(Page-level text extractions)
● ● ● ●

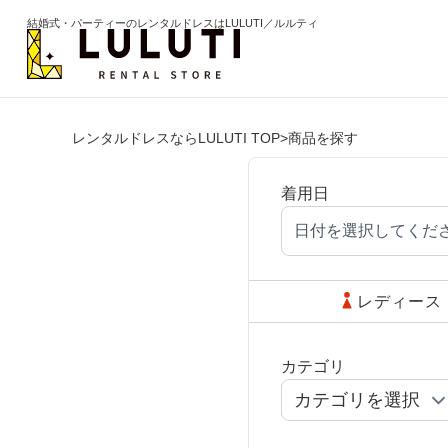
結婚式・パーティーのレンタルドレスはLULUTI／ルルティ
レンタルドレスならLULUTI TOP
>
商品を探す
カテゴリから選ぶ
年代か
ドレス
20代
着用日
日付を選択してくだ
ワンピース
30代
パンツ
40代
レディース
セットアップ
50代
カテゴリ
オールインワン
60代以
季節の
ブライズメイド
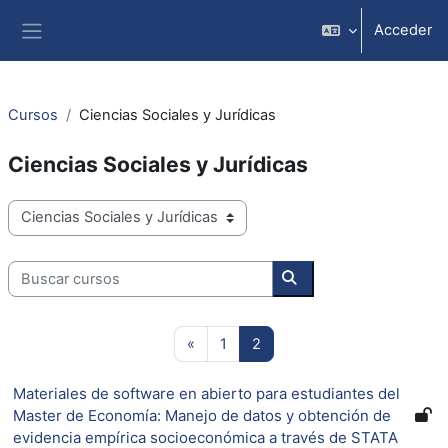
Salta al contenido principal
Acceder
Panel lateral
Cursos
Ciencias Sociales y Jurídicas
Ciencias Sociales y Jurídicas
Categorías
Buscar cursos
Buscar cursos
Página anterior
Página 1
Página 2
«
1
2
Materiales de software en abierto para estudiantes del
Master de Economía: Manejo de datos y obtención de
evidencia empírica socioeconómica a través de STATA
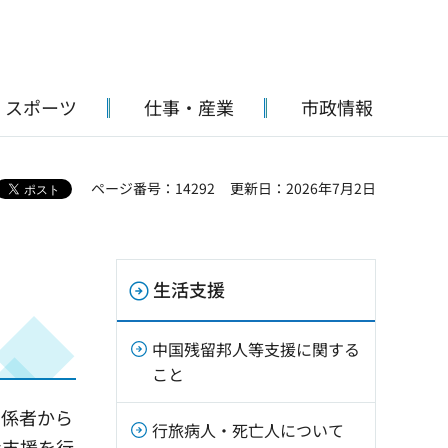
・スポーツ
仕事・産業
市政情報
ページ番号：14292
更新日：2026年7月2日
生活支援
中国残留邦人等支援に関する
こと
関係者から
行旅病人・死亡人について
な支援を行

● ● ● ●

Task goal
Except for pictures, copy the records above exactly.

Solution to this task
結婚式・パーティーのレンタルドレスはLULUTI／ルルティ
レンタルドレスならLULUTI TOP
>
商品を探す
カテゴリから選ぶ
年代か
ドレス
20代
着用日
日付を選択してくだ
ワンピース
30代
パンツ
40代
レディース
セットアップ
50代
カテゴリ
オールインワン
60代以
季節の
ブライズメイド
Salta al contenido principal
Acceder
Panel lateral
Cursos
Ciencias Sociales y Jurídicas
Ciencias Sociales y Jurídicas
Categorías
Buscar cursos
Buscar cursos
Página anterior
Página 1
Página 2
«
1
2
Materiales de software en abierto para estudiantes del
Master de Economía: Manejo de datos y obtención de
evidencia empírica socioeconómica a través de STATA
・スポーツ
仕事・産業
市政情報
ページ番号：14292
更新日：2026年7月2日
生活支援
中国残留邦人等支援に関する
こと
関係者から
行旅病人・死亡人について
な支援を行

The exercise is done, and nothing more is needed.